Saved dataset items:
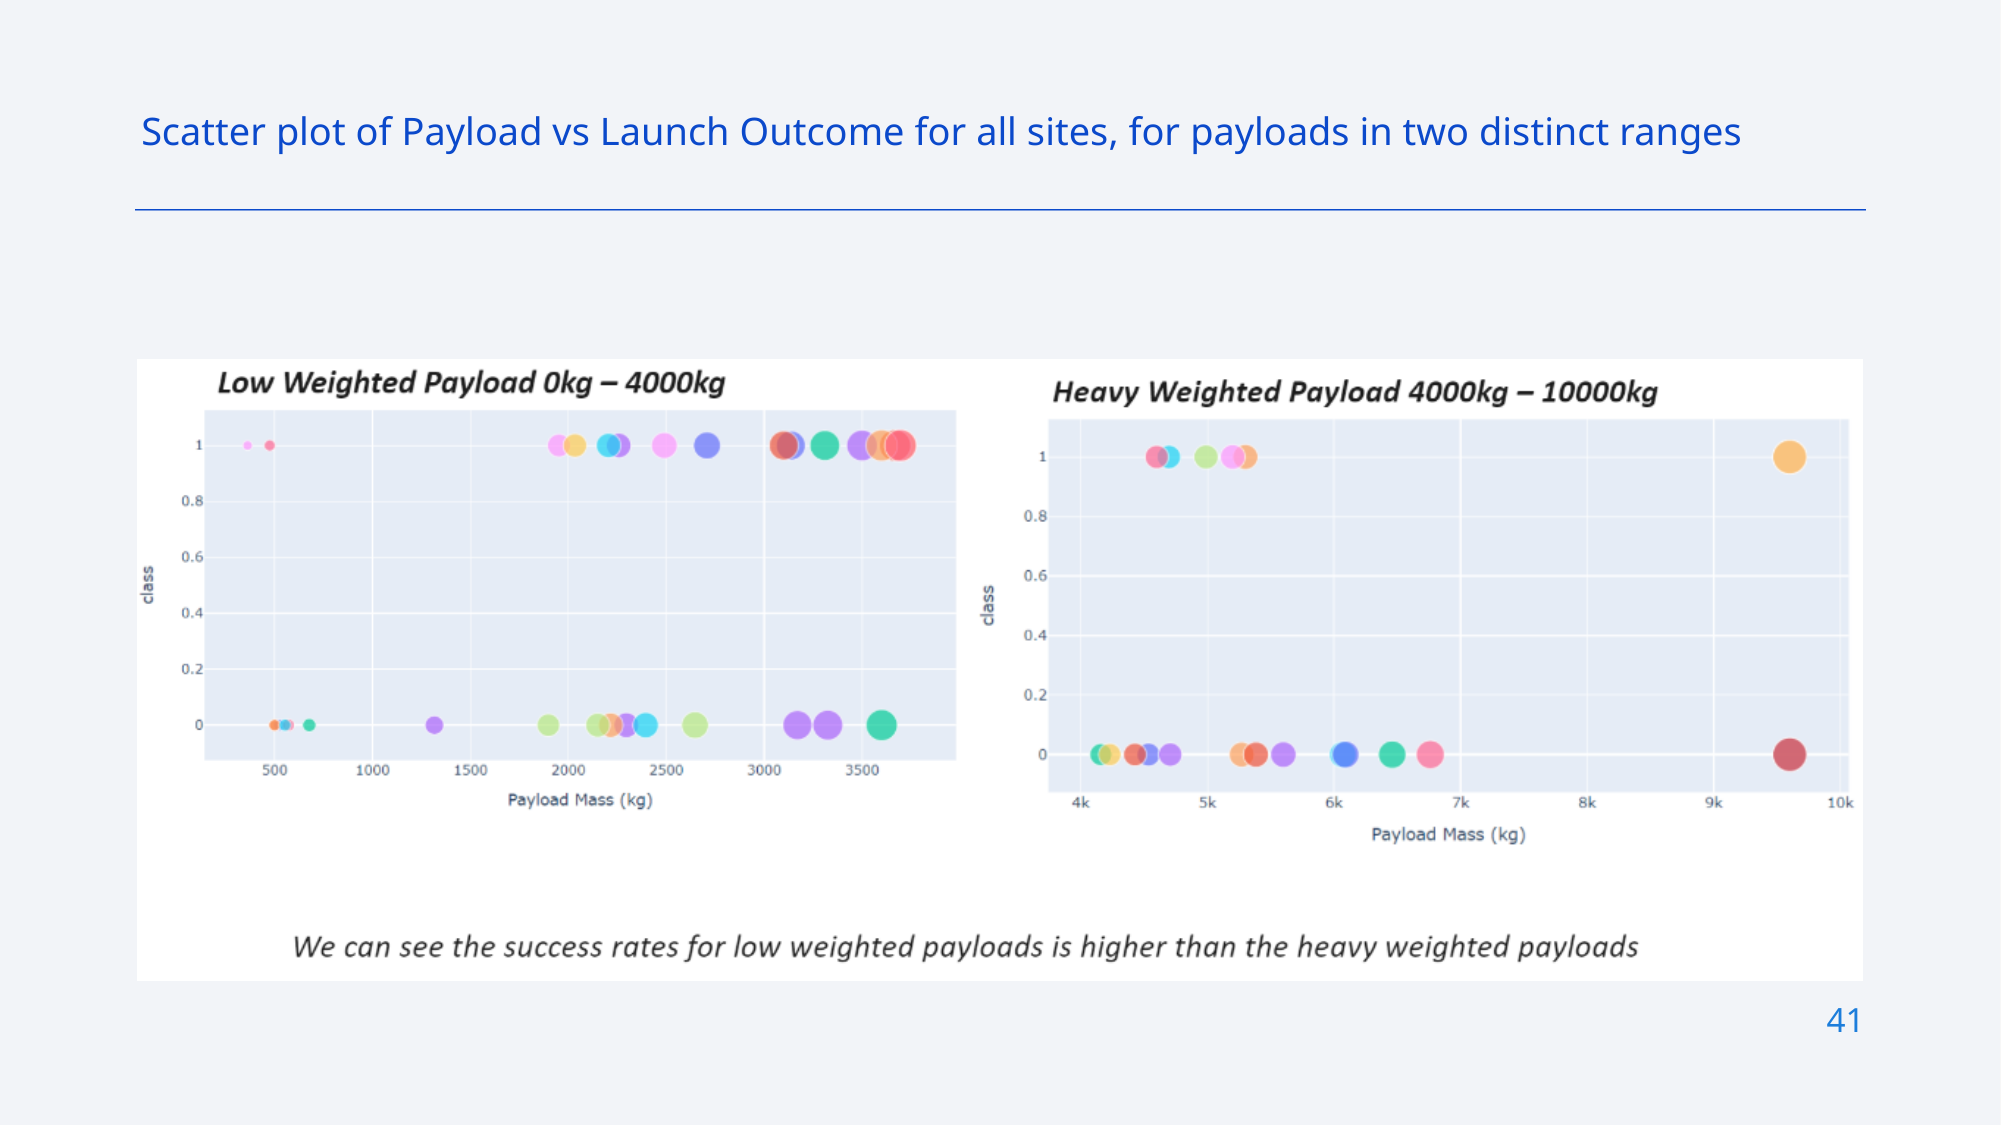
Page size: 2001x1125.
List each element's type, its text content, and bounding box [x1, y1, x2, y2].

text_box Scatter plot of Payload vs Launch Outcome for all sites, for payloads in two distinct ranges [126, 88, 1852, 179]
picture [0, 0, 2001, 1125]
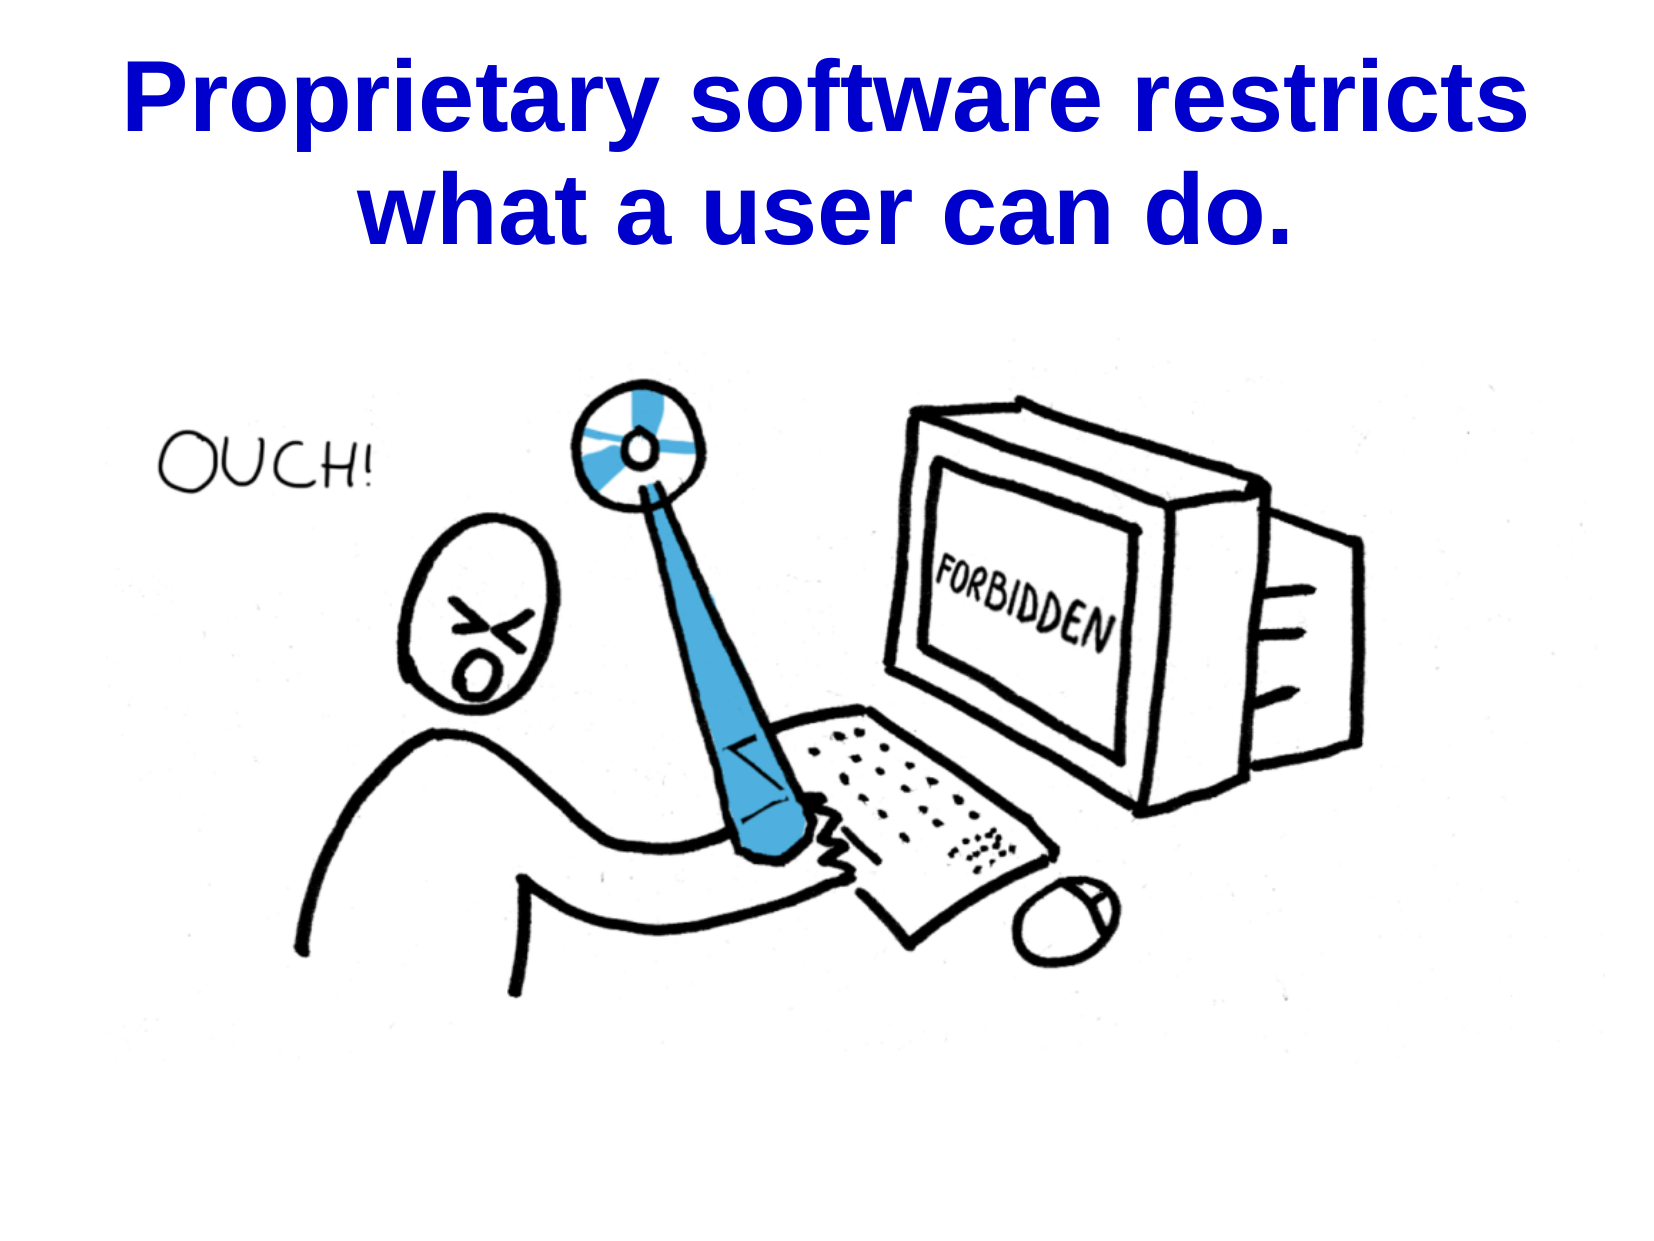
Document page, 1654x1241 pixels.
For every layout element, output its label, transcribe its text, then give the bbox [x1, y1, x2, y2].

picture [105, 336, 1605, 1066]
title Proprietary software restricts what a user can do. [82, 0, 1571, 340]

= What the exercise asks =
Recast the lines above as a JSON list of strings, one string per line, skipping blank lines. Omit the pictures.

= Answer to the exercise =
[
  "Page size: 2001x1125.",
  "List each element's type, its text content, and bounding box [x1, y1, x2, y2].",
  "text_box Scatter plot of Payload vs Launch Outcome for all sites, for payloads in two distinct ranges [126, 88, 1852, 179]",
  "picture [0, 0, 2001, 1125]",
  "Document page, 1654x1241 pixels.",
  "For every layout element, output its label, transcribe its text, then give the bbox [x1, y1, x2, y2].",
  "picture [105, 336, 1605, 1066]",
  "title Proprietary software restricts what a user can do. [82, 0, 1571, 340]"
]